Which lines of the data include the string "from"? List them all.

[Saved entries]
....
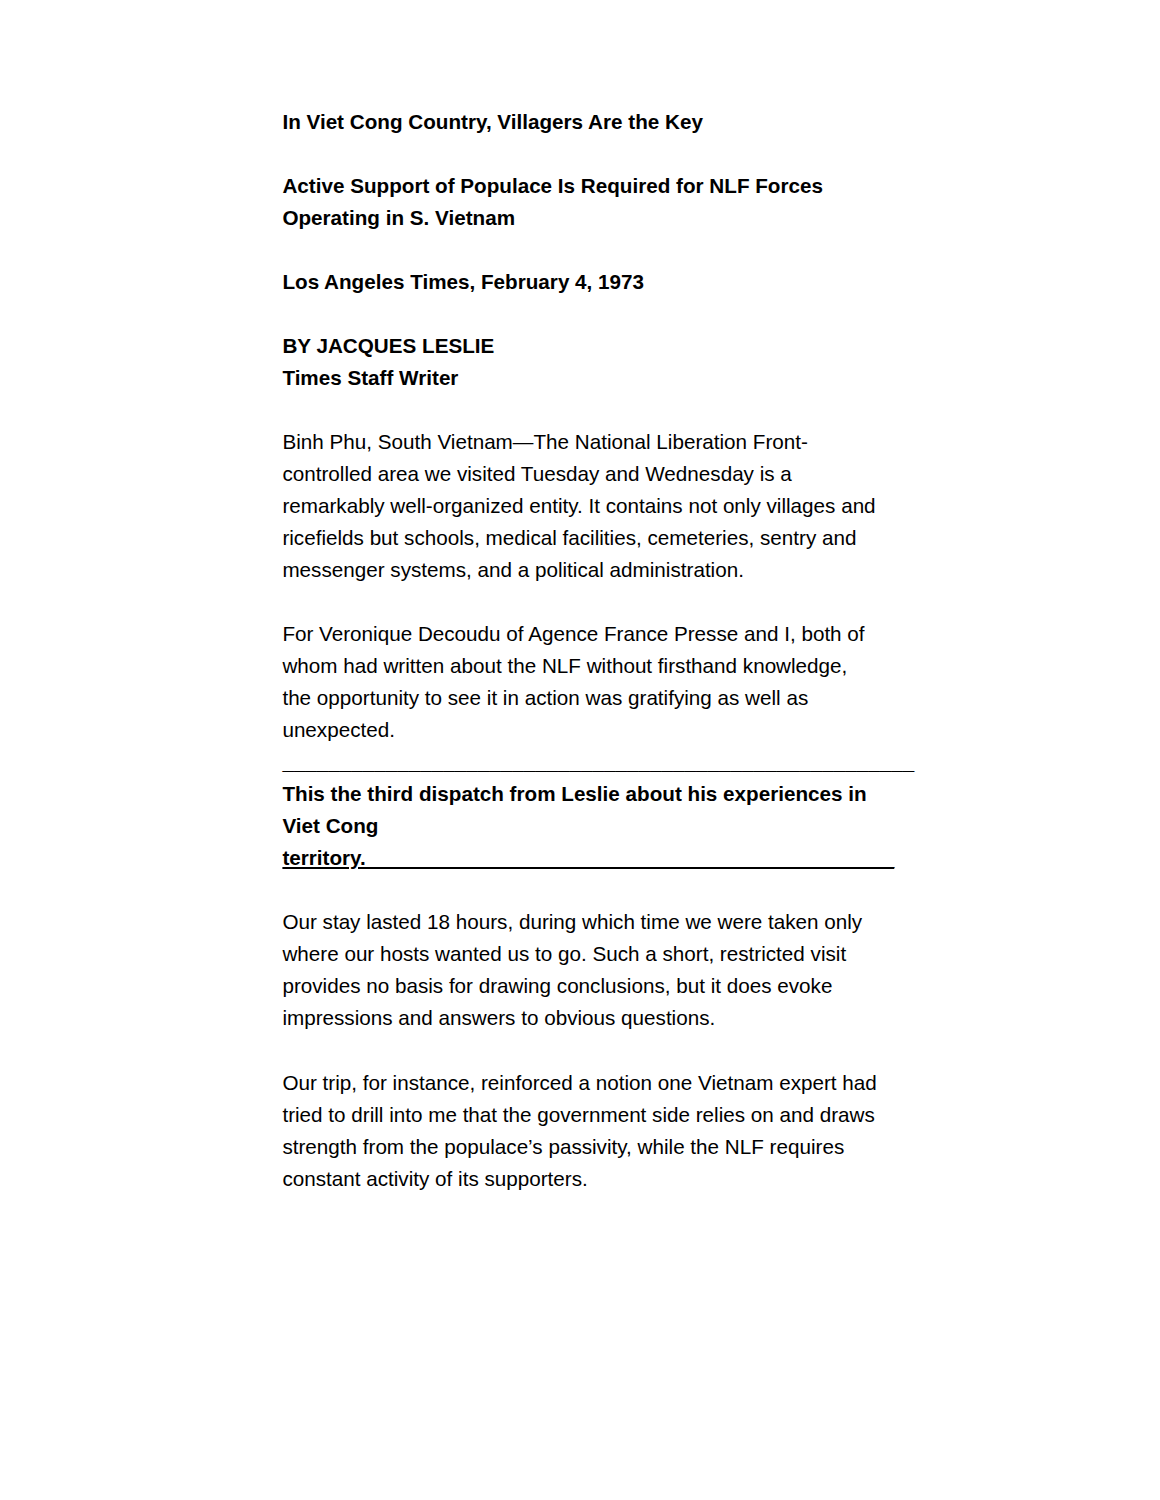In Viet Cong Country, Villagers Are the Key
Active Support of Populace Is Required for NLF Forces Operating in S. Vietnam
Los Angeles Times, February 4, 1973
BY JACQUES LESLIE
Times Staff Writer
Binh Phu, South Vietnam—The National Liberation Front-controlled area we visited Tuesday and Wednesday is a remarkably well-organized entity. It contains not only villages and ricefields but schools, medical facilities, cemeteries, sentry and messenger systems, and a political administration.
For Veronique Decoudu of Agence France Presse and I, both of whom had written about the NLF without firsthand knowledge, the opportunity to see it in action was gratifying as well as unexpected.
_______________________________________________________
This the third dispatch from Leslie about his experiences in Viet Cong territory.______________________________________________
Our stay lasted 18 hours, during which time we were taken only where our hosts wanted us to go. Such a short, restricted visit provides no basis for drawing conclusions, but it does evoke impressions and answers to obvious questions.
Our trip, for instance, reinforced a notion one Vietnam expert had tried to drill into me that the government side relies on and draws strength from the populace’s passivity, while the NLF requires constant activity of its supporters.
....
Solution to this problem -
This the third dispatch from Leslie about his experiences in Viet Cong territory.______________________________________________
Our trip, for instance, reinforced a notion one Vietnam expert had tried to drill into me that the government side relies on and draws strength from the populace’s passivity, while the NLF requires constant activity of its supporters.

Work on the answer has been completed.